Das Ende der Geschichte
Der amerikanische Politikwissenschaftler Francis Fukuyama schrieb im Jahre 1992 in seinem Buch Das Ende der Geschichte davon, dass das westliche demokratisch-kapitalistische System eine Art Endstation sei. Er beschreibt, dass die Entwicklung von menschlicher Zivilisation zwangsläufig in der Demokratie und der Marktwirtschaft seine Vollendung erreicht. Im Grunde genommen genau gleich wie Marx, argumentiert er als Philosoph, der die Geschichte der Menschen als eine Art geradlinige Entwicklung sehen will mit einem vorgesehenen Drehbuch.
Der erste Fehler ist schonmal die Annahme, dass zivilisatorischer Fortschritt linear verläuft. Ein amüsantes Gegenbeispiel aus der Weltgeschichte ist Frankreich. Ein Land, das einige Jahrhunderte lang von absolutistischen Herrschern regiert wurde, hatte plötzlich Lust auf eine Revolution. Darauf folgte die sogenannte Erste Republik, doch unter der Terrorherrschaft eines Komitees, das unter der Proklamation von Menschen -und Bürgerrechten tausende unter der Guillotine hinrichten ließ. Das darauf folgende Erste Kaiserreich knüpfte an die Tradition des antiken Römischen Imperiums an. Unter der Leitung eines größenwahnsinnigen Korsen wurde ganz Europa verwüstet unter dem Vorwand, man bringe den Völkern die Freiheit. Danach die Restauration und es wurde das monarchistische Frankreich von vor der Revolution wieder hergestellt. Also eine komplette historische Kehrtwende. Heute spricht man übrigens schon von der Fünften Republik. So läufts eben. Es gibt dauernd Retardierungen oder es geht sogar in die entgegengesetzte Richtung. Es kann lange dauern, bis Menschen erkennen können, dass man irgendwie vorangekommen ist. Fortschritt ist nur über lange Zeiträume hinweg zu erkennen.
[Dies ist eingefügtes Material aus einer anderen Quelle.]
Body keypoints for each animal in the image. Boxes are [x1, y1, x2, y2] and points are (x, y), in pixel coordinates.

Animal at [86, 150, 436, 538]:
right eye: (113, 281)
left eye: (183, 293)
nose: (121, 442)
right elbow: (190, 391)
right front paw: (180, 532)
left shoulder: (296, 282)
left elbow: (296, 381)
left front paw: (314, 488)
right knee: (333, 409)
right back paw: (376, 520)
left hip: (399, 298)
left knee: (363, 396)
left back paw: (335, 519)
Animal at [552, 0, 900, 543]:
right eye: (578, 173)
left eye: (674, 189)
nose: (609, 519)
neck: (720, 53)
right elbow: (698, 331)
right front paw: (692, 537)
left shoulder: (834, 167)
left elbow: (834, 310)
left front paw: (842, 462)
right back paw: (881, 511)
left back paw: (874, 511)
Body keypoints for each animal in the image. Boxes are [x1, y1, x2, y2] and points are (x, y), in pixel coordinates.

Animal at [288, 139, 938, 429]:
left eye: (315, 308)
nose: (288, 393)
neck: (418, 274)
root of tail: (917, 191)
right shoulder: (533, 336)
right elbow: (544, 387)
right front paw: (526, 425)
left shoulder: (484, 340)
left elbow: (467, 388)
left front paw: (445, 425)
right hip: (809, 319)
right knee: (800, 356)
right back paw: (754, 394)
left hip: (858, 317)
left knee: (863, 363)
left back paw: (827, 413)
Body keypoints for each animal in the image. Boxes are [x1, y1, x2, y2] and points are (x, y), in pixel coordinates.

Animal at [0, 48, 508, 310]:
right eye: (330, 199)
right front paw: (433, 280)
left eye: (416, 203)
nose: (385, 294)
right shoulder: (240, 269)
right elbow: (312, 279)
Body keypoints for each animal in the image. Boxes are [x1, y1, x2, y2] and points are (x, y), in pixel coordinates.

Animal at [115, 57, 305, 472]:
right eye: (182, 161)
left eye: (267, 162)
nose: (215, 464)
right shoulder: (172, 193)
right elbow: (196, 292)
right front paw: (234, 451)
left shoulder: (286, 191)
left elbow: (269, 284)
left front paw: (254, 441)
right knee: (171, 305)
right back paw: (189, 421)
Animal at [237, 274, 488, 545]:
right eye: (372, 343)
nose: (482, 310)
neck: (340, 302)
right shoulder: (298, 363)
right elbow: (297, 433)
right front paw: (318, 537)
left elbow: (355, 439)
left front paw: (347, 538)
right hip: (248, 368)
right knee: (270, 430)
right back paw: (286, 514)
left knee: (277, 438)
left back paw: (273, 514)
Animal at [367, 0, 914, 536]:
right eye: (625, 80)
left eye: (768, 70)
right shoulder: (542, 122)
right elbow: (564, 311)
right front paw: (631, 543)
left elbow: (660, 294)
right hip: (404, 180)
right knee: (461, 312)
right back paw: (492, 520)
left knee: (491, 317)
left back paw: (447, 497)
Das andere Problem ist natürlich die Vorstellung eines Idealtypen der Gesellschaft. Man kann durchaus Ideale haben. Freiheitliche Demokratie ist definitiv ein gerechteres und angenehmeres System zum Leben als eine Diktatur. Doch erleben wir gegenwärtig auch wie sie an die Grenzen ihrer Beweglichkeit stößt. Eventuell sind wir den gigantischen Herausforderungen der Zeit mit unserem langsamen und komplexen System nicht gewachsen.
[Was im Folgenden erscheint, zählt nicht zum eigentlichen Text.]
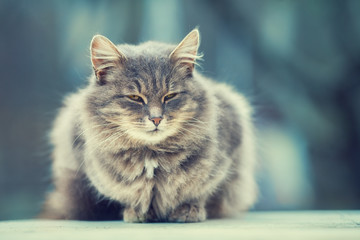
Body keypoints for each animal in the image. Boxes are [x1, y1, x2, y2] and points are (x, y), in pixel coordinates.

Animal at [40, 29, 258, 222]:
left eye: (170, 96)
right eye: (135, 98)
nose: (156, 119)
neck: (152, 155)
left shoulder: (224, 164)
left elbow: (201, 193)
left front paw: (189, 210)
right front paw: (137, 212)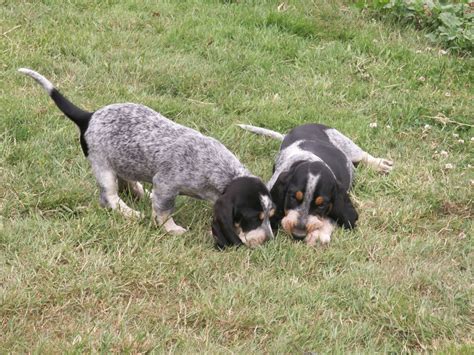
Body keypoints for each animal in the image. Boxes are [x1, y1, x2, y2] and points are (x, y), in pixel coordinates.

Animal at [20, 68, 276, 249]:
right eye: (253, 218)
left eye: (270, 216)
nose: (269, 240)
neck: (218, 169)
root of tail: (88, 116)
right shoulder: (167, 185)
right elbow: (163, 212)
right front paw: (172, 229)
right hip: (103, 168)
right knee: (109, 198)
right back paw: (130, 213)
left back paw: (139, 192)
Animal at [239, 124, 394, 246]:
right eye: (293, 197)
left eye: (321, 205)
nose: (298, 235)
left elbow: (330, 219)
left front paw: (318, 234)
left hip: (348, 146)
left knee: (364, 156)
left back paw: (381, 165)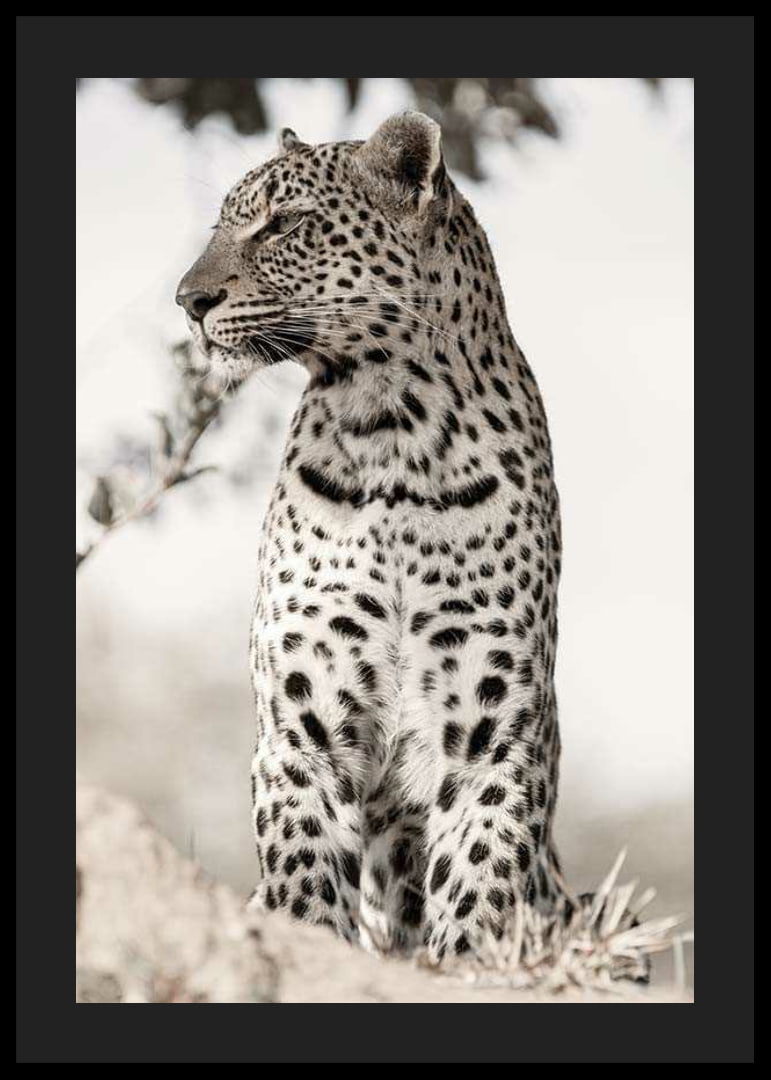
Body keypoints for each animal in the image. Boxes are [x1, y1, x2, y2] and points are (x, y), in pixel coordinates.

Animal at [177, 112, 565, 964]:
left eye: (283, 224)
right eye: (223, 223)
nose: (187, 300)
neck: (392, 429)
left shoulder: (491, 737)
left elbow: (477, 888)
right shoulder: (302, 726)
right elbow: (303, 882)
Doch was passieren wird, weiss eh keiner. Als wachsamer Geist kann man nur in die Welt schauen und sich die Geschehnisse vor Augen führen. Wenn man unsere Geschichte versteht, kann man vielleicht nicht die Zukunft voraussagen, doch ist man eher bereit all die Variablen der Welt mit in die Gleichung hineinzudenken. Was bedeutet es eigentlich, dass große Teile der Westlichen Bevölkerung sich heute von den alten Religionen abgewandt haben? Haben wir dadurch zwar an Offenheit und Erfindungsgeist gewonnen, jedoch an sinnstiftender Orientierung verloren? Wie ist Globalisierung zu beurteilen? Was bedeutet es eigentlich, dass Menschen und Waren wie zu keinem anderen Zeitpunkt in der Weltgeschichte um den Planeten zyklen aber die Staaten immer noch konträre Politik betreiben? Hat sich Wirtschaft globalisiert, aber Politik nicht?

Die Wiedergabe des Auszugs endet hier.